Create you own digital voice - scooter_de
https://www.lyrebird.ai
======
sharemywin
2\. Biometric Data We Collect

When using the Services, you may choose to provide us with Your Voice, Digital
Voice, or Digital Voice Messages (collectively, “Biometric Data”)—including,
without limitation, by recording or uploading an audio file of Your Voice. We
collect this Biometric Data. Please note that Biometric Data may include,
without limitation, data that may allow someone to identify/contact you and
non-public data.

------
sharemywin
When you use our Services, we disclose Biometric Data as described in this
Section 5, strictly for legitimate business purposes and not to exceed the
maximum extent permitted by law. By entering this Agreement, you provide
express written consent to our disclosure of Biometric Data as described in
this Section 5.

We will disclose Biometric Data to our third party service providers who
perform services on our behalf, to (1) provide you with, maintain, improve,
and enhance our Services; (2) facilitate creation of user accounts; and/or (3)
provide other services to our Users.

If you choose to post content from our Services (e.g., a Digital Voice
Message) to a social networking site (e.g., Facebook or Twitter) (“SNS”), we
will disclose Biometric Data to the SNS to the extent necessary to effectuate
your posting of content. You hereby acknowledge and agree that you are solely
responsible for your use of SNSs, and we are not responsible or liable for
your use of any such SNSs.

If you direct us to share your Biometric Data with others, we will provide
your Biometric Data to those others in accordance with your directions.

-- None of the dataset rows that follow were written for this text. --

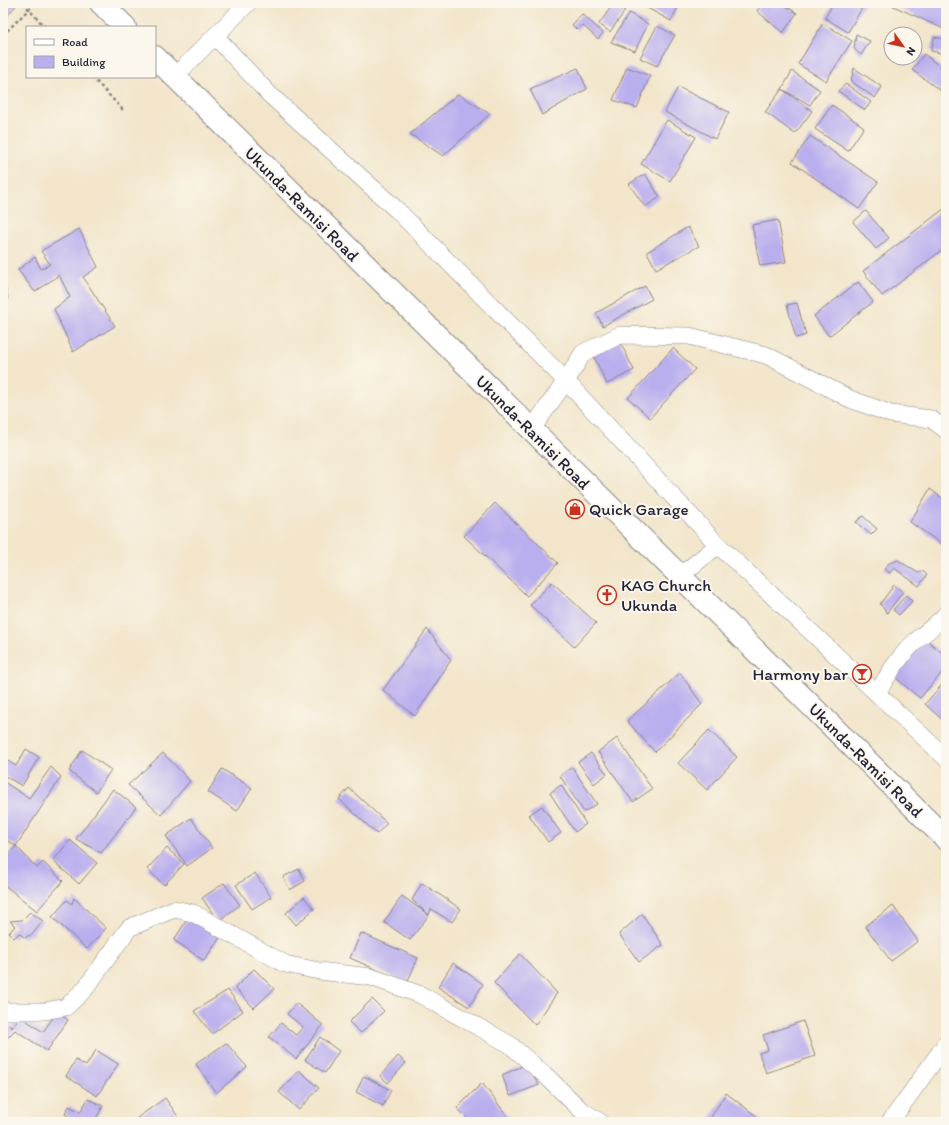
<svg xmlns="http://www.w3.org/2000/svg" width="949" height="1125" font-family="Itim,sans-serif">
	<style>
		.building { fill: #baafee }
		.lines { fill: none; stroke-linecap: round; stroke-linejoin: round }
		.minor-casing { stroke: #8a8482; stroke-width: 18 }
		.trunk-casing { stroke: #8a8482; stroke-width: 24 }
		.path { stroke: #8a8482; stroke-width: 2.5; stroke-dasharray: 3 3; stroke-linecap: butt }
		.minor { stroke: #fff; stroke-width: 17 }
		.trunk { stroke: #fff; stroke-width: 22 }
		.labels { text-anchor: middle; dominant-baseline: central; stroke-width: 4; stroke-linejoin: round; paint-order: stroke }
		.street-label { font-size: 17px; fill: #22223b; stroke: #fbf7ec }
		.poi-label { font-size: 17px; fill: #22223b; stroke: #fbf7ec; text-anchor: start }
	</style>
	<rect width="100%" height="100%" fill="#fbf7ec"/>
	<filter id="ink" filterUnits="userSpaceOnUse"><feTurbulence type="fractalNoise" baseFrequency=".025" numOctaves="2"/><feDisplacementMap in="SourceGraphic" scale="8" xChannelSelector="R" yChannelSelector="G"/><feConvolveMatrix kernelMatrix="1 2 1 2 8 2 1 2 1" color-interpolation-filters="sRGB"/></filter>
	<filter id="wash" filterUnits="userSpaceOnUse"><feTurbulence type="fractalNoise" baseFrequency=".012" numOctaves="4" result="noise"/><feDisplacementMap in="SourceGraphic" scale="16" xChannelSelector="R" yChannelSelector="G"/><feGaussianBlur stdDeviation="0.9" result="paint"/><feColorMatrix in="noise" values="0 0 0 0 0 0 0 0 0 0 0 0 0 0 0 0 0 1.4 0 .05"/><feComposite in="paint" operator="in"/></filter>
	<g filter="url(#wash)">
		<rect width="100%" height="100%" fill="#f2e5ca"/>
		<g id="blocks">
			<g class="building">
				<polygon points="3,3 17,4 3,21"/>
				<polygon points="614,3 625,11 610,32 599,24"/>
				<polygon points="641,3 680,3 671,21 640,4"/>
				<polygon points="763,3 781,3 797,13 783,33 757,11"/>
				<polygon points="833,3 865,3 848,32 825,18"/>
				<polygon points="887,3 946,3 946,30"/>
				<polygon points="629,13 648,24 635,51 611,42"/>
				<polygon points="582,14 603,33 598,39 582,25 577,30 572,25"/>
				<polygon points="823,23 852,41 826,81 798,64"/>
				<polygon points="657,26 675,35 657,66 640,58"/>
				<polygon points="856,34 870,41 861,55 854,49"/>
				<polygon points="934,37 946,39 946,54 931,51"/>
				<polygon points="924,54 946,71 946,84 941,91 912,70"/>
				<polygon points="627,67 650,76 637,108 613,100"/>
				<polygon points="578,68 587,89 542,115 530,89"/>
				<polygon points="854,68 882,87 875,98 851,81"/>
				<polygon points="792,71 820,90 810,105 782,89"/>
				<polygon points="846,84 871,102 865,110 838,91"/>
				<polygon points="678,87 729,112 715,139 665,112"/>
				<polygon points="782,89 812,111 795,134 765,112"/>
				<polygon points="458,94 490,114 443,156 410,134"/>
				<polygon points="832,105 864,127 848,151 815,129"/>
				<polygon points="667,120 696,137 670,181 641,164"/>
				<polygon points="810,136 878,182 859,209 792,162"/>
				<polygon points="645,174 660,197 645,207 629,184"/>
				<polygon points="945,208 946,247 882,296 863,271"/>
				<polygon points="866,211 889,238 876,249 853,222"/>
				<polygon points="778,220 786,262 760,266 752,225"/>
				<polygon points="688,227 699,246 656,269 647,252"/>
				<polygon points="79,229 98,267 83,277 115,326 73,352 54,309 70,297 59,275 35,292 18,270 35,257 41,269 50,264 41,251"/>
				<polygon points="3,276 8,299 3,303"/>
				<polygon points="858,282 873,302 829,336 814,316"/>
				<polygon points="645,286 652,299 603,326 596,313"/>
				<polygon points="797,303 806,335 796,338 787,305"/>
				<polygon points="619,340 634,370 607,384 592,353"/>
				<polygon points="673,348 695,369 650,418 628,398"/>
				<polygon points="930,489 946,501 946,547 910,522"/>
				<polygon points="495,503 558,563 527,596 464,536"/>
				<polygon points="863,516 877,529 871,535 856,522"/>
				<polygon points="898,560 918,573 923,571 927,575 919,586 894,568 890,573 884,569 889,563"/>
				<polygon points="552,582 596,623 574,647 530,605"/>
				<polygon points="894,585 903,592 887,613 880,604"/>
				<polygon points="906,595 912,601 899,615 893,610"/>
				<polygon points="427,629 451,660 415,716 383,690"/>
				<polygon points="923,637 946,656 946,668 920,698 892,675"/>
				<polygon points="680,673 702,704 655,752 627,721"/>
				<polygon points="946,680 946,723 925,704"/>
				<polygon points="709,730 737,757 707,790 678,763"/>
				<polygon points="617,738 652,789 633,802 598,752"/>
				<polygon points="26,749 39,757 22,786 3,775 3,765 6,760 16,766"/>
				<polygon points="82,750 111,770 96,792 69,771"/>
				<polygon points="163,753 190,781 161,815 128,785"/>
				<polygon points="591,753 607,774 594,784 578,762"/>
				<polygon points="51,767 61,777 16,846 3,838 3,784 4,782 29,798"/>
				<polygon points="572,767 597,804 584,812 560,776"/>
				<polygon points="222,769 252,788 237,811 208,792"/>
				<polygon points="561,785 586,824 575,832 550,793"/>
				<polygon points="349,788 387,823 377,834 339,799"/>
				<polygon points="113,789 136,807 101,853 76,839"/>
				<polygon points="542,806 561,833 548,842 529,815"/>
				<polygon points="191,818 212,848 187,866 166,836"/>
				<polygon points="70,840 97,863 79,884 53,861"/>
				<polygon points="16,846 37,868 43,862 63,881 37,911 3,884 3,849 9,854"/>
				<polygon points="167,848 184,864 164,885 147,869"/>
				<polygon points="299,869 305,881 290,890 283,877"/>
				<polygon points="255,873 271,897 252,909 236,885"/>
				<polygon points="224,883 240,905 218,921 202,898"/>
				<polygon points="422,883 461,909 452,922 431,909 429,915 412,900"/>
				<polygon points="402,896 429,915 410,940 384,922"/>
				<polygon points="304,897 314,909 296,925 286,913"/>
				<polygon points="74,898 106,928 87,949 52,917 67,900 72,904"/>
				<polygon points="893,906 918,941 891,961 865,926"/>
				<polygon points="30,912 43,921 31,936 29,935 25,938 19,933 14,938 9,933 15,926 10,921 22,920"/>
				<polygon points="642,914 663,945 639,962 619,934"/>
				<polygon points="190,915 221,936 204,961 174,940"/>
				<polygon points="361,933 418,958 407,983 350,958"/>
				<polygon points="520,954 557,993 535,1025 494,983"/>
				<polygon points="453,963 483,984 469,1007 438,987"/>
				<polygon points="254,969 274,989 254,1008 235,988"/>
				<polygon points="228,990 243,1011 212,1034 194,1011"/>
				<polygon points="372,999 384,1011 361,1033 349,1022"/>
				<polygon points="296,1003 323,1025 296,1059 269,1037 281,1023 296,1035 303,1027 287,1014"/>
				<polygon points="57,1012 68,1020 47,1051 15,1030 3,1042 3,1019 12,1028 20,1016 43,1032"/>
				<polygon points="803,1021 815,1056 766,1073 759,1053 768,1050 763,1035"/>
				<polygon points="320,1037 339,1051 325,1073 305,1060"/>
				<polygon points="226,1043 247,1067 216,1093 196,1064"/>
				<polygon points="96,1050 118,1064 97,1096 66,1076 76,1060 86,1066"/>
				<polygon points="398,1056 406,1063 388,1083 380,1076"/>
				<polygon points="527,1064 539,1085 510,1096 502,1075"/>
				<polygon points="299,1070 319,1088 299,1110 279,1092"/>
				<polygon points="364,1076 391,1090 383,1106 356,1092"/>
				<polygon points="482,1083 512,1122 471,1122 457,1108"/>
				<polygon points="726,1093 760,1119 758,1122 717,1122 711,1117"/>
				<polygon points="165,1098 182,1122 140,1122 137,1118"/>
				<polygon points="88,1099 103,1106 94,1122 70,1122 72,1119 65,1114 69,1106 80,1112"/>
			</g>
		</g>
	</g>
	<g filter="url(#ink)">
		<use href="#blocks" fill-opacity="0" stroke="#8a8482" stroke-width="1"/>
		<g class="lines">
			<defs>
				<g id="minor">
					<polyline points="215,36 269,94 397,210 566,381 718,545 946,758"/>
					<polyline points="174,77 248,3"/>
					<polyline points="531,430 566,381 583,353 620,335 689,336 766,355 850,399 891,414 931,419 946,430"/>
					<polyline points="680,576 718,545"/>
					<path d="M877 693C888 675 900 655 916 641 926 631 937 625 946 614"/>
					<polyline points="3,1011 45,1011 66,1007 85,989 129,928 174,909 193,913 285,964 319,971 371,977 421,995 509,1044 544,1074 581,1110 600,1122"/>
					<polyline points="890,1122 946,1044"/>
				</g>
				<g id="trunk">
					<polyline points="101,3 125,27"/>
					<polyline points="155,57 946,839"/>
				</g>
			</defs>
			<use href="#minor" class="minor-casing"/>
			<use href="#trunk" class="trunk-casing"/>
			<g class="path">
				<polyline points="23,3 45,27"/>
				<polyline points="3,35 35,3"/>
				<polyline points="92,77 123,110"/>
			</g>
			<use href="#minor" class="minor"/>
			<use href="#trunk" class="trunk"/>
		</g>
	</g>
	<defs>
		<symbol id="shop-ring" viewBox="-11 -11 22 22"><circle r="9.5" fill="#fbf7ec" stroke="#c8321e" stroke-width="1.5"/><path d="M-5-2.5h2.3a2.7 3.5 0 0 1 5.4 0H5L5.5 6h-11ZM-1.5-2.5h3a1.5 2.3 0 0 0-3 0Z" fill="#c8321e"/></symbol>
		<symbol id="church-ring" viewBox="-11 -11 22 22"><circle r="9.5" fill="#fbf7ec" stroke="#c8321e" stroke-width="1.5"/><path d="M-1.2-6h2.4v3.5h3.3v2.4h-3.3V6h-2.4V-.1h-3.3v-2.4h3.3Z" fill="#c8321e"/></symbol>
		<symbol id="bar-ring" viewBox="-11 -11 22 22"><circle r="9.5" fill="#fbf7ec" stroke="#c8321e" stroke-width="1.5"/><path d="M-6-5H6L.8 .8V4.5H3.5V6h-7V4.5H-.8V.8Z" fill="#c8321e"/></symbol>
	</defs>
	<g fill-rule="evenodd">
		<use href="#shop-ring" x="564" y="498" width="22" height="22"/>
		<use href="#church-ring" x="596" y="584" width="22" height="22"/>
		<use href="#bar-ring" x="851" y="663" width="22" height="22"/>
	</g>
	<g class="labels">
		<g class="street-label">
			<text transform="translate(302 204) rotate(45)">Ukunda-Ramisi Road</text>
			<text transform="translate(533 432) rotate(45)">Ukunda-Ramisi Road</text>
			<text transform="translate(866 760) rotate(45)">Ukunda-Ramisi Road</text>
		</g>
		<g class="poi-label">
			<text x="589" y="509">Quick Garage</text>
			<text x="621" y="585">KAG Church<tspan x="621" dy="20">Ukunda</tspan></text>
			<text x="848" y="674" text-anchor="end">Harmony bar</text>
		</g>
	</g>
	<rect width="949" height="1125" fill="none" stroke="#fbf7ec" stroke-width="16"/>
	<rect x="26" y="26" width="130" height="52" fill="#fbf7ec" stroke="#a4a2a5"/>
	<rect x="34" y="39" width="20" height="6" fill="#ffffff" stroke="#a4a2a5"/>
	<text x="62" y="46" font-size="12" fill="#22223b">Road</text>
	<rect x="34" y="56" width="20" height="12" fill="#baafee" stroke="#a4a2a5"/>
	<text x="62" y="66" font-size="12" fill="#22223b">Building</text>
	<g transform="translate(903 46) rotate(123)"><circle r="19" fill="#fbf7ec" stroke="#a4a2a5"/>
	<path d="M0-3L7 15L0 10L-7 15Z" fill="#c8321e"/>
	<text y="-6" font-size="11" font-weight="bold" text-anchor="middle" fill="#22223b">N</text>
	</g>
</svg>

We may also disclose Biometric Data under the following circumstances:

· To law enforcement agencies, including pursuant to a warrant, subpoena, or
court order;

· In response to requests by regulatory, legal or government agencies;

· In connection with or during negotiation of any merger, financing or other
transition involving the sale, transfer, or other divestiture of all or a
portion of our business or assets, including to the extent such information is
transferred as a business asset;

· In connection with any acquisition of us by another company, such that the
acquiring company possesses the Biometric Data collected by us and will assume
the rights and obligations regarding Biometric Data described in this
Agreement;

· If we have a good-faith belief that we are legally required to do so;

· If it is necessary or appropriate to do so to protect our rights, property,
or safety, or to defend against User or third-party claims or allegations,
including to the extent necessary to enforce any agreements we have with you;

· If it is necessary or appropriate to do so to prevent physical injury or
other harm to any person or entity, including yourself and members of the
general public; or

· Under any other circumstance in which you provide us with express written
consent to disclosure of your Biometric Data.

Just posting some of the biometric policy.